Nos detuvimos a comer en una cabaña solitaria perdida entre la bruma y los pinos. Sus habitantes no hablaban castellano pero nos festinaron con un caldo de pollo que nadie comió, excepto yo; así de salado estaba. A nueve horas de iniciada la aventura llegamos al mar de Puerto Ángel. Nueve horas para 250 kilómetros para un avance de 28 kilómetros por hora. Mis riñones no lo resintieron ¿cómo se habrán sentido mi padre y el chofer? Atendieron sus asuntos y Arturo y yo enfrentamos por vez primera la enormidad del océano y su curiosa y poco agradable salinidad, el intenso calor y la fina arena que encontraba albergue en curiosísimos sitios corporales, el melifluo y rítmico vaivén de las olas, las jaibas eran manos de pianistas en sus movimientos. Nos duchamos con una agradable manguera de agua dulce y fría y al cabo de dos horas enfilamos de regreso. Pasamos la noche en el campamento de la SOP en Chacalapa al norte de Pochutla, un pueblo que debiera ser muy próspero por la cantidad de café que ahí produce y exporta directo a Alemania y que sin embargo era miserablemente pobre, típico del México sin conciencia cívica. Dormimos en sendos catres y con vigía que, resortera en mano, dio cuenta de dos ratas a lo largo de esa noche para impedir que se subieran a los catres. Vimos sus cuerpecitos muertos esa mañana antes de continuar nuestra ruta y completar el periplo de regreso a Oaxaca.
Esta era la vida de mi padre. Desde sus 28 años inició una carrera con la entonces Dirección Nacional de Caminos (DNC) que lo llevó a terminar la federal México-Monterrey y la México-Acapulco en 1947. -“Acapulco era un pequeño villorrio de pescadores en un paraíso tropical, nada más” nos platicaba. Pero fue al emprender la carretera panamericana que terminaría al inicio de los 50’s que al pasar por Oaxaca, conoció a la virgen celestial que le ha de haber parecido mi madre; la casa de sus suegros estaba frente a sus oficinas. Lo demás fue historia.

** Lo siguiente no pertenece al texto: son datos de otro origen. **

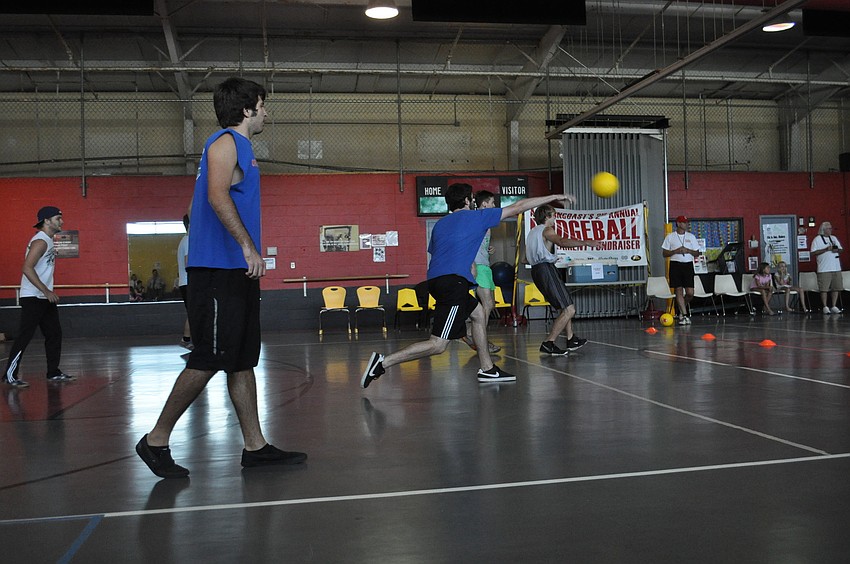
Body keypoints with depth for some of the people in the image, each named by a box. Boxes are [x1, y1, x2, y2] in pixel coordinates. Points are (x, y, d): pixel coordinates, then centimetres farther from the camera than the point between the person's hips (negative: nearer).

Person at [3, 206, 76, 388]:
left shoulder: (48, 241, 14)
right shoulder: (40, 241, -16)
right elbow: (27, 268, -24)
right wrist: (46, 291, -25)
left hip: (45, 298, 10)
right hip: (33, 298, -10)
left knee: (54, 334, 10)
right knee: (25, 336, -6)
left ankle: (53, 373, 17)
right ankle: (9, 375, 2)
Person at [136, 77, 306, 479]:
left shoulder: (240, 147, 22)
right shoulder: (225, 142, -7)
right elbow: (217, 196, -22)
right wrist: (248, 246, -27)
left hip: (237, 271, 10)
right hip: (217, 269, -10)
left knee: (243, 361, 9)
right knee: (208, 360, -7)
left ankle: (254, 446, 14)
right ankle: (156, 441, 6)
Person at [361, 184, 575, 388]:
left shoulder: (440, 223, 21)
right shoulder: (476, 217, 6)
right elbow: (517, 207, 11)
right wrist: (554, 197, 18)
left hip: (435, 279, 8)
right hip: (453, 281, -8)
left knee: (478, 312, 25)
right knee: (438, 345, -9)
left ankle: (487, 369, 28)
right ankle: (384, 362, -17)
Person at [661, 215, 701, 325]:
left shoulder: (691, 236, 12)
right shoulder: (670, 237, 5)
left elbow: (697, 253, 12)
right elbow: (664, 253, 3)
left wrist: (688, 251, -7)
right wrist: (676, 251, -12)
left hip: (688, 265, 2)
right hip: (675, 265, -2)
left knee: (690, 293, -5)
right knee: (679, 290, -4)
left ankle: (682, 309, 21)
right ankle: (685, 315, 1)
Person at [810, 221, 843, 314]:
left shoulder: (834, 238, 17)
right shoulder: (817, 239, -1)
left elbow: (841, 249, 20)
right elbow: (813, 253, -10)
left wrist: (837, 250, -3)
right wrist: (826, 249, -16)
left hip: (836, 268, 5)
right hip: (824, 269, -5)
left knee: (836, 287, 4)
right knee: (824, 288, -6)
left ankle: (834, 306, 12)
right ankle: (825, 307, 3)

Don Salvador trabajó por casi 40 años haciendo carreteras, puentes, presas, obra civil como también se le conoce. Era un empleado más del gobierno federal pero de los que ponían el amor, la honestidad y las vísceras en su cometido. Perteneció a Veteranos de Caminos, A.C. de la DNC y de los miles de socios era el 17.

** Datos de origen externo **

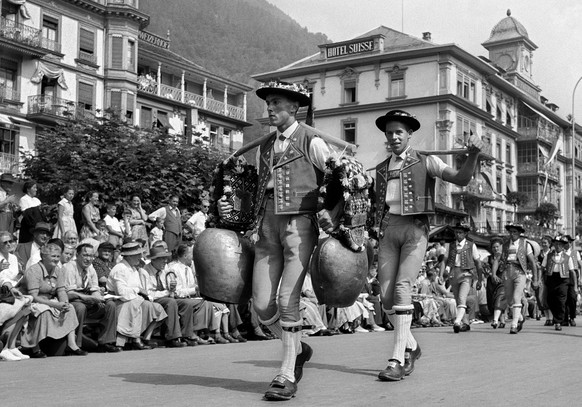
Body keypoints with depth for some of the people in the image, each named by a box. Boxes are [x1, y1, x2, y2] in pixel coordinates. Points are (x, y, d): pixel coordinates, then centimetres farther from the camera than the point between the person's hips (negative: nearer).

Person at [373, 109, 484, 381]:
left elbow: (462, 178, -6)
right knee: (386, 295, -4)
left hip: (415, 229, -4)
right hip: (388, 230, 4)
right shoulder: (381, 169, 19)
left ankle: (397, 359, -20)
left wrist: (473, 154, -23)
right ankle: (411, 347, 18)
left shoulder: (426, 162, 6)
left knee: (402, 289, -20)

Hoy contemplo la rapacidad inaudita, principalmente del gobierno federal. La cantidades enormes de dinero que desaparecen del erario público, las muchas demandas contra el mal gobierno congeladas en la PGR cuyos jefes, nombrados por el mismo gobierno, hacen todo por protegerlo y nada por proteger lo que es de la nación, lo que es de la ciudadanía. El reparto del botín alentado y cobijado por algunos, partidarios y no, en las legislaturas. $54 mil millones de dólares de excedentes del petróleo, suficientes para construir 10 refinerías, se perderán en la vorágine de la corrupción. Y el contraste de la pobreza que poco a poco, como un cáncer, se apodera más y más del cuerpo de la nación.
No ser luchador social en este medio es no ser ciudadano. Los griegos designaron con un nombre a quienes no les interesaban los asuntos de estado, a los más fáciles de dominar y engañar y este término perdura hasta nuestros días; idiota.